One day, after having inquired three times whether there were any letters, Madame de Fervaques suddenly decided to write to Julien. This was a victory gained by boredom. At the second letter, the Marechale was almost brought to a standstill by the unpleasantness of writing with her own hand so vulgar an address as: ‘a M. Sorel, chez M. le Marquis de La Mole’.

‘You must,’ she said to Julien that evening in the driest of tones, ‘bring me some envelopes with your address written on them.’

‘So now I am to combine the lover and the flunkey,’ thought Julien, and bowed, amusing himself by screwing up his face like Arsene, the Marquis’s old footman.

That same evening he brought a supply of envelopes, and next day, early in the morning, he received a third letter: he read five or six lines at the beginning, and two or three towards the end. It covered four pages in a small and very close script.

Gradually she formed the pleasant habit of writing almost every day. Julien replied with faithful copies of the Russian letters, and, such is the advantage of the emphatic style, Madame de Fervaques was not at all surprised by the want of connection between the replies and her own letters.

What would have been the irritation to her pride if little Tanbeau, who had appointed himself a voluntary spy upon Julien’s actions, had been able to tell her that all these letters, with their seals unbroken, were flung pell-mell into Julien’s drawer!

One morning, the porter brought to him in the library a letter from the Marechale; Mathilde met the man, saw the letter, and read the address in Julien’s hand. She entered the library as the porter left it; the letter was still lying on the edge of the table; Julien, busily engaged in writing, had not placed it in his drawer.

‘This is what I cannot endure,’ cried Mathilde, seizing the letter; ‘you are forgetting me entirely, me who am your wife. Your conduct is appalling, Sir.’

With these words, her pride, astonished by the fearful impropriety of her action, stifled her; she burst into tears, and a moment later appeared to Julien to be unable to breathe.

Surprised, confounded, Julien did not clearly distinguish all the admirable and happy consequences which this scene foreboded for himself. He helped Mathilde to a seat; she almost abandoned herself in his arms.

The first instant in which he perceived this relaxation was one of extreme joy. His second thought was of Korasoff: ‘I may ruin everything by a single word.’

His arms ached, so painful was the effort imposed on him by policy. ‘I ought not even to allow myself to press to my heart this supple and charming form, or she will despise and abuse me.
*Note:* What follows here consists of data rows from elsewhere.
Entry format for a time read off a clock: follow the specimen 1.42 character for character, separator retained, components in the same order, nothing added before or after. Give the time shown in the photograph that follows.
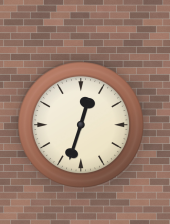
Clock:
12.33
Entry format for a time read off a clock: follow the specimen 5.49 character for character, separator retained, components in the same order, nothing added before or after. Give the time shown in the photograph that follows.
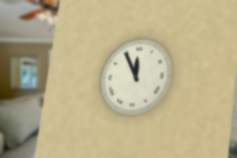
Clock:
11.55
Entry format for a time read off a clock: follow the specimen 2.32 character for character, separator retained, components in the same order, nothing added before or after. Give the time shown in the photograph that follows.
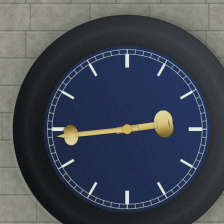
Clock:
2.44
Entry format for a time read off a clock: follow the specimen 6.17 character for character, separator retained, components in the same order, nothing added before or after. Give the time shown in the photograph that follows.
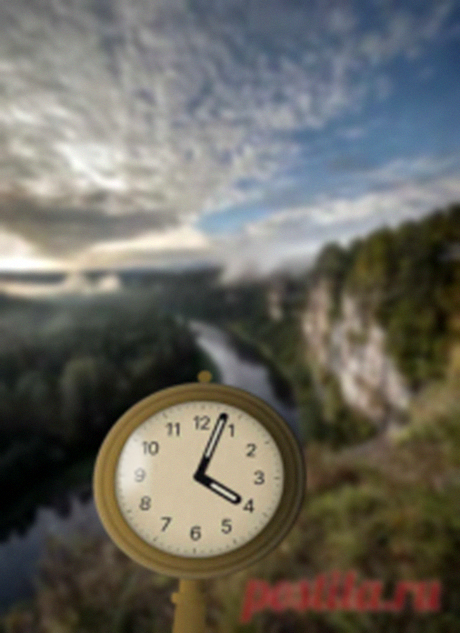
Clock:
4.03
What a frightful nature!’

And as he cursed Mathilde’s nature, he loved her for it a hundred times more; he felt as though he were holding a queen in his arms.

Julien’s unfeeling coldness intensified the misery of wounded pride which was tearing the heart of Mademoiselle de La Mole. She was far from possessing the necessary coolness to seek to read in his eyes what he was feeling for her at that moment. She could not bring herself to look at him; she trembled lest she should meet an expression of scorn.
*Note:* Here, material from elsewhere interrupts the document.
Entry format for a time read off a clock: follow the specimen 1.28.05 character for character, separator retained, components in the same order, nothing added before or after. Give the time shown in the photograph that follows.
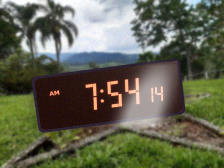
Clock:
7.54.14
Seated on the divan in the library, motionless and with her head turned away from Julien, she was a prey to the keenest suffering that pride and love can make a human heart feel. Into what a frightful course of action had she fallen!
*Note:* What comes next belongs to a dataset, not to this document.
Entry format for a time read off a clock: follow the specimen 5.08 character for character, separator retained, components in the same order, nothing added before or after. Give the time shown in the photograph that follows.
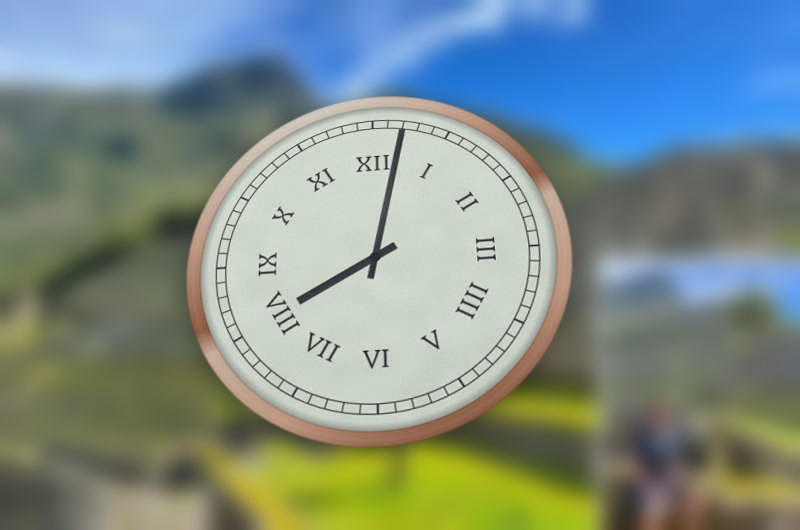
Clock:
8.02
‘It was reserved for me, wretch that I am, to see the most indelicate advances repulsed! And repulsed by whom?’ added a pride mad with suffering, ‘by one of my father’s servants.

‘That is what I will not endure,’ she said aloud.

And, rising with fury, she opened the drawer of Julien’s table, which stood a few feet away from her. She remained frozen with horror on seeing there nine or ten letters unopened, similar in every respect to the letter which the porter had just brought in. On all the envelopes, she recognised Julien’s hand, more or less disguised.

‘And so,’ she cried, beside herself with rage, ‘not only have you found favour with her, but you despise her. You, a man of nought, to despise Madame la Marechale de Fervaques!

‘Ah, forgive me, my dear,’ she went on, flinging herself at his feet, ‘despise me if you wish, but love me, I can no longer live deprived of your love.’ And she fell to the ground in a dead faint.

‘So there she is, that proud creature, at my feet!’ thought Julien.